3

I have a data table dt1:

id1 id2 V1 V2
1 a c(1, 2, 3, 4) c(1, 3, 6)
2 b c(2, 6, 9, 8) c(8, 5)

I want to add new columns which are the result of the setdiff(), intersect() and union() operations on the V1 and V2 variables.

Expected output:

id1 id2 V1 V2 diff_V1_V2 intersect_V1_V2 union_V1_V2
1 a c(1, 2, 3, 4) c(1, 3, 6) c(2, 4) c(1, 3) c(1, 2, 3, 4, 6)
2 b c(2, 6, 9, 8) c(8, 5) c(2, 6, 9) c(8) c(2, 5, 6, 8, 9)

I tried:

dt_new <- dt1[, c("diff_V1_V2", "intersect_V1_V2", "union_V1_V2") := list(
              Map(setdiff, V1, V2),
              Map(intersect, V1, V2),
              Map(union, V1, V2))]

But my real vectors are very long, so these operations take a very long time.

So, how can these operations be sped up or how to get similar results using another functions/approaches? I'm looking for the most efficient way.
Or is it possible to parallelize calculations?

red_quark
  • 971
  • 5
  • 20

3 Answers3

3

Naive approach:

Naive <- function (a, b) {
  list(intersect = intersect(a, b),
       union = union(a, b),
       adiffb = setdiff(a, b))
}

You can exploit basic mathematics to complete all three operations in one scan of vectors a and b, instead of three scans by three function calls. In addition, you can skip the expensive unique if you know for sure that there are no duplicated values in either vector.

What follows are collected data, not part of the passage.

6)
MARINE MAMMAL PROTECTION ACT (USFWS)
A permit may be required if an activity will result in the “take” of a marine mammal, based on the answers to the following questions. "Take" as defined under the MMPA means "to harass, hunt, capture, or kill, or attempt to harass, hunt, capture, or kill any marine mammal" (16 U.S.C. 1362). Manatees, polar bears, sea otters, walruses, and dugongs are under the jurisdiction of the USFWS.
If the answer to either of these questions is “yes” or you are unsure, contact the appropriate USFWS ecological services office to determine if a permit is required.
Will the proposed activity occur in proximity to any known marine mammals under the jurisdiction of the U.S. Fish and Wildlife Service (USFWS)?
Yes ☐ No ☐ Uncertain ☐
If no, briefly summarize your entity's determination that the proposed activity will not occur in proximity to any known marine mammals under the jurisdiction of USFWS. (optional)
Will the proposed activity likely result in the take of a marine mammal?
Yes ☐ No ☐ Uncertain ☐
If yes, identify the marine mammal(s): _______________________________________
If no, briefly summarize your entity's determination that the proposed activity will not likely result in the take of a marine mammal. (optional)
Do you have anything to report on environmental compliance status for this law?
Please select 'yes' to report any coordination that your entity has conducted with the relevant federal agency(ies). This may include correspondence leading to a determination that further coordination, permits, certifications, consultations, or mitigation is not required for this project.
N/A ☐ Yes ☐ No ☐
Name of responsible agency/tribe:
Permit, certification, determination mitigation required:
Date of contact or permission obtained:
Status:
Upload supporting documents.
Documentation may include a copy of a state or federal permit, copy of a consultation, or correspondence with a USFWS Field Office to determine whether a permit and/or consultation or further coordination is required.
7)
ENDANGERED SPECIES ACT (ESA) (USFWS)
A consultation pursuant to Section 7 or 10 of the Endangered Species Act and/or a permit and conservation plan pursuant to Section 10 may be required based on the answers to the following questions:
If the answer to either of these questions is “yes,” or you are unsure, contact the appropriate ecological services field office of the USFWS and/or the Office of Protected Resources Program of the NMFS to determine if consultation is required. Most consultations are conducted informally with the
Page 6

SetOp <- function (a, b, no.dup.guaranteed = FALSE) {
  if (no.dup.guaranteed) {
    au <- a
    bu <- b
  } else {
    au <- unique(a)
    bu <- unique(b)
  }
  ind <- match(bu, au, nomatch = 0)
  INTERSECT <- au[ind]
  DIFF <- au[-c(ind, length(au) + 1)]  ## https://stackoverflow.com/a/52772380
  UNION <- c(bu, DIFF)
  list(intersect = INTERSECT, union = UNION, adiffb = DIFF)
}

SetOp(a = c(1, 2, 3, 4), b = c(1, 3, 6))
SetOp(a = c(2, 6, 9, 8), b = c(8, 5))

Some benchmark:

## no duplicated values in either a or b; can set no.dup.guaranteed = TRUE
a <- sample.int(11000, size = 10000, replace = FALSE)
b <- sample.int(11000, size = 10000, replace = FALSE)

microbenchmark::microbenchmark(naive = Naive(a, b),
                               better = SetOp(a, b),
                               fly = SetOp(a, b, no.dup.guaranteed = TRUE))
#Unit: milliseconds
#   expr      min       lq     mean   median       uq      max neval
#  naive 6.457302 6.489710 6.751996 6.511399 6.567941 8.571623   100
# better 3.251701 3.268873 3.377910 3.277086 3.306723 3.880755   100
#    fly 1.734898 1.749300 1.805163 1.755927 1.767114 3.326179   100

## lots of duplicated values in both a and b; must have no.dup.guaranteed = FALSE
a <- sample.int(100, size = 10000, replace = TRUE)
b <- sample.int(100, size = 10000, replace = TRUE)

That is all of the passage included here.